Which Set Scores Are Most Likely for all Combinations of Servers?

In her debut match after nearly 8 years out of professional play, Kim Clijsters impressed many by taking Garbine Muguruza to a second set tiebreak. Neither player was winning more than 60% of points on serve, which made me wonder how likely a tiebreak was in this case. In this post, I use a simple Monte Carlo model to examine the most likely set scores for a variety of server matchups.

When Clijsters made another return to tennis at this week’s Dubai Championships, many marveled at the scoreline of a match against a player who was just coming off of a finals run at the Australian Open. Though commentators often treat tiebreaks as examples of two players who have essentially performed equally in a set, there are many situations that can result in a tiebreak and not all are ones when both players have performed equally well.

In her second set tiebreak over Muguruza, for example, Clijsters and Muguruza exchanged two breaks of service each and Clijsters won just 52% of points on serve while Muguruza won 59%. Looking at those stats, I couldn’t help but wonder whether Clijsters got a bit lucky in having such a close set?

Using a simulation of a tennis set, I looked at the chance of every set score line for a variety of player matchups. In each case, I assume that a player’s win percentage when they serve is constant throughout the set. This is a simplification (the “iid” assumption in tennis), but it a useful baseline and, it also turns out to be reasonably close to how most players perform in any one set.

The chart below is a heat map of the results. The set winner’s serve strength is along the y-axis and the loser of the set along the x-axis. Each panel corresponds to a different final set score for the losing player or a probable tiebreak, if that is reached. Summing up all cell’s in the same spot of the grid across the 7 panels gives a total of 100.

Figure 1. Probable games won by loser of a set for each combination of serve win percentage for the set winner (on the y-axis) and set loser (on the x-axis) over the range of 55 to 95%.

So, if we look up a 55% along the x-axis and 60% along the y-axis, we see that a tiebreak had just an 11% chance in the case of the Clijsters and Muguruza second set in Dubai. A more likely score with those serve numbers, in fact, would have been for Muguruza to take the set 6-4 or 6-3.

Why is this?

Well, we can see by scanning the chart from left to right, that tiebreaks become more likely when players are serving more similarly, a small “malus” in the terminology of Klaassen and Magnus. The malus, in the chart below is 0 along the diagonals and grows the further you go off the diagonal.

But the closeness in serve isn’t the only story. The most important factor, in fact, is the overall strength of serve between both players, which can be summarized by the combined serve win percentage of the players. This is known as the ‘bonus’ by K&M. For the Clijsters and Muguruza set, for example, the bonus was just 111, which is rather low for elite tennis. The bonus in the chart above, is highest as you move upward (for the winning player) and to the right (for the losing player).

When we fix any row in the chart, we see that the chance of a tiebreak, or getting to the last panel to the right of the chart, in this case, increases the stronger the losing player’s serve performance was.
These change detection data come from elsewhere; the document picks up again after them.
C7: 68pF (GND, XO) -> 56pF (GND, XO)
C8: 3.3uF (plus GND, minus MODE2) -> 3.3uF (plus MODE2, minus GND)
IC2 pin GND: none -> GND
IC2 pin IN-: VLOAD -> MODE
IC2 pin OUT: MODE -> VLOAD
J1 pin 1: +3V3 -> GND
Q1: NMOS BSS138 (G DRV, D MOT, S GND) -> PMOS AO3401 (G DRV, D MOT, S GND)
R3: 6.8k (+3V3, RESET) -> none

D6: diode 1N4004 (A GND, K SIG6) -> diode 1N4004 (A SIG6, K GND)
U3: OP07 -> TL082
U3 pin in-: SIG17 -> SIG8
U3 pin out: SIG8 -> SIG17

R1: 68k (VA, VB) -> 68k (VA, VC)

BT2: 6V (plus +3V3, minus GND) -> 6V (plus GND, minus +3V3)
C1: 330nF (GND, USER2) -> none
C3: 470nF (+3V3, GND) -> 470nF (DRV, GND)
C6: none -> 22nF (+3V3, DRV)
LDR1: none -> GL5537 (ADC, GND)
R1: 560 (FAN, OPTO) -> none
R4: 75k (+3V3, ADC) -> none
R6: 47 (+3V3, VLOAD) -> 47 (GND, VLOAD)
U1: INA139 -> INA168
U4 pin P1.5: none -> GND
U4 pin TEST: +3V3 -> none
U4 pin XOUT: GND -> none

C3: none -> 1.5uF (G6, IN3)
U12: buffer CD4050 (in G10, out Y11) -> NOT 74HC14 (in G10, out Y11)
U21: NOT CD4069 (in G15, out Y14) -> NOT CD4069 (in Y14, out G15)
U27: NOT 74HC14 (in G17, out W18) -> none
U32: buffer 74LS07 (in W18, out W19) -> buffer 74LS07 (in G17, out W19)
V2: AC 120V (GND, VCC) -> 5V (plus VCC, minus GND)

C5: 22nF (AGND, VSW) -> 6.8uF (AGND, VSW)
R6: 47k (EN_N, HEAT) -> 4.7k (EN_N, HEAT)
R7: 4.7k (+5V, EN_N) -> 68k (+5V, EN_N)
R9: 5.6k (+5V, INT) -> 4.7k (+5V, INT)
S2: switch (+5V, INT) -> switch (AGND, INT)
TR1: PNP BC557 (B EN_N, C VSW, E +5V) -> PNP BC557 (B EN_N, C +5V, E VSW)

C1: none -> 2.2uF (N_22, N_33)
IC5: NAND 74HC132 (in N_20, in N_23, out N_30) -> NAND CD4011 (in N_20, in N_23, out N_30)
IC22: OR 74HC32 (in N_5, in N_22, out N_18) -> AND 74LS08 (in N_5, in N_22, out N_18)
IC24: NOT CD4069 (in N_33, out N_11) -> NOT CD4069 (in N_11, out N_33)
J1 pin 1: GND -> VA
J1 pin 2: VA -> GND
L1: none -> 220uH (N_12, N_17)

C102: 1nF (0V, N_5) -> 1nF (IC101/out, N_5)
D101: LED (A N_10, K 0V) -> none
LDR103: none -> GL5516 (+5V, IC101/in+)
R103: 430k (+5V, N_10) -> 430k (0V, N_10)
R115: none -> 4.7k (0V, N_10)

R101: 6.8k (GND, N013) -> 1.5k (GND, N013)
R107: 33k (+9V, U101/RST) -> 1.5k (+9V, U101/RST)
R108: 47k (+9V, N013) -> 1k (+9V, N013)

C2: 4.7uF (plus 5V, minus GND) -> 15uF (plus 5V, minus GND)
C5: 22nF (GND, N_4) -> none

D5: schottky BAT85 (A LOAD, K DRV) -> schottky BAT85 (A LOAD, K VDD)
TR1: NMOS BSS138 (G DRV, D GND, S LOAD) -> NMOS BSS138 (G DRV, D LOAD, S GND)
It would be very surprising for a player who is winning 95% of points on serve to lose but, if it did happen, it is almost certain to happen in a tiebreak.

We can also condition on the score rather than the server performance of the two players. What this means is that we look at how likely the combination of serve win percentages are given that the set ended 6-3, for example. In the case of a tiebreak, we see a greater concentration of the probability in the high bonus top right corner. The probabilities look quite uniform in this range, which emphasis that players do not have to be performing equally to produce a tiebreak.

Figure 2. Probable serve win percentages given the final game score for a set. The panels from left to right showing the games won by the losing player.

One of the things that makes tennis such an appealing sport to analyze is how much we can learn about the likely results of matches by just knowing how two players perform on serve against each other. In a single chart we’ve captured nearly all the possible outcomes of sets we will see in professional tennis! Obviously, we can also incorporate non-iid effects if we knew that players systematically choked on break points, for instance, but I hope this is a useful reference for tennis fans who want to go beyond box scores.